Text segment:
O’Reilly told a special meeting of three European Parliament committees - PETI, JURI and CONT - that she had now concluded her “extensive” probe, and said that Selmayr’s appointment created a “negative perception of how the EU makes important decisions.”
The appointment earlier this year of Selmayr, formerly Jean-Claude Juncker’s chief of staff, to the top civil service post in the commission caused an outcry and accusations of favouritism.
O’Reilly was subsequently asked to launch an inquiry into the procedure that led to his appointment as head of the commission’s 32,000 civil servants.
One of the key questions, she noted, was whether the commission had “learnt any lessons” from the affair.
“The Commission’s written response in June did not outline any,” she told deputies.
O’Reilly’s probe started in April and took several weeks of “extensive inspection” of some 8,500 pages of relevant commission documents.
“This failure to recuse himself [Selmayr] and his subordinates from these procedures created a risk of a conflict of interest”
This, she told the meeting, was a very difficult inspection, but added, “We did need to press the commission to ensure the full scope of our request to inspect all relevant documents was respected.”
When we did then get access to the documents, it was clear very few were produced before the date of the appointment, with the vast majority produced afterwards to deal with questions from Parliament.”
She reminded the committee that in January of this year, Selmayr was involved in a procedure that created a vacancy of a deputy secretary general post, despite the fact that he would later apply for the same post.
Once the vacancy was created, he was also involved in the approval of the vacancy notice “despite the fact again that he would later apply for that post.”
She told the committee, “He should have recused himself, and his subordinates within the president’s cabinet, from these two procedures. “
“This failure to recuse himself and his subordinates from these procedures created a risk of a conflict of interest.”
Once Selmayr applied for the post of deputy secretary general, he did then recuse himself from taking part in the Consultative Committee on Appointments (CCA), which would later interview and evaluate the two candidates for that post.
“It [the European Commission spokesperson service] was at times evasive and defensive. Of course, that was somewhat understandable given what was later discovered about the sequence of events leading to the appointment"
“The rules required, however, that a replacement be appointed from amongst a list of senior managers. No replacement was appointed. This meant that the CCA had fewer members than it should have had involved in the process,” O’Reilly told the committee.

Given information:
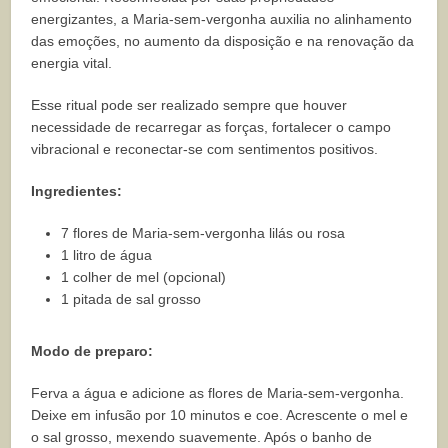
energizantes, a Maria-sem-vergonha auxilia no alinhamento
das emoções, no aumento da disposição e na renovação da
energia vital.
Esse ritual pode ser realizado sempre que houver
necessidade de recarregar as forças, fortalecer o campo
vibracional e reconectar-se com sentimentos positivos.
Ingredientes:
7 flores de Maria-sem-vergonha lilás ou rosa
1 litro de água
1 colher de mel (opcional)
1 pitada de sal grosso
Modo de preparo:
Ferva a água e adicione as flores de Maria-sem-vergonha.
Deixe em infusão por 10 minutos e coe. Acrescente o mel e
o sal grosso, mexendo suavemente. Após o banho de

Exercise:
Pick up the report on O'Reilly's inquiry into Selmayr's appointment right after its final sentence and extend it by a few paragraphs.

Result of the exercise:
The procedure leading to the proposal of a new secretary general was launched at lunchtime on 20 February, when, O’Reilly said, instructions were given to propose Selmayr for that post. However, the procedure for the appointment of a deputy secretary general was only finished later that day.
“This indicates that the deputy secretary general appointment procedure did not serve the stated purpose - to actually fill a vacancy - but rather only served to ensure that Selmayr would be eligible to be reassigned, the next day, as secretary general.”
She told the meeting that the commission, as the appointing authority, “therefore did not use the powers with which it is entrusted correctly.”
“By not notifying the impending retirement of the deputy secretary general at an appropriate time, with his announcement being made only at the same College of Commissioners meeting on the Wednesday, an artificial urgency was created.”
“The fact is that he had privately signalled his intention to retire some months earlier, and a normal selection procedure could have been launched.”
She said another “concern” was the manner in which the commission spokesperson service reacted to media querying of the appointment.
“It was at times evasive and defensive. Of course, that was somewhat understandable given what was later discovered about the sequence of events leading to the appointment," O’Reilly added.
She told members she was now recommending that the commission should develop a specific appointment procedure for its secretary general, separate from other senior appointments.
“Such a procedure should include the publication of a vacancy notice and the placing of the appointment on the agenda of the College of Commissioners in a timely manner.”
O’Reilly stressed that an assessment of Selmayr himself “did not form any part of our inquiry.”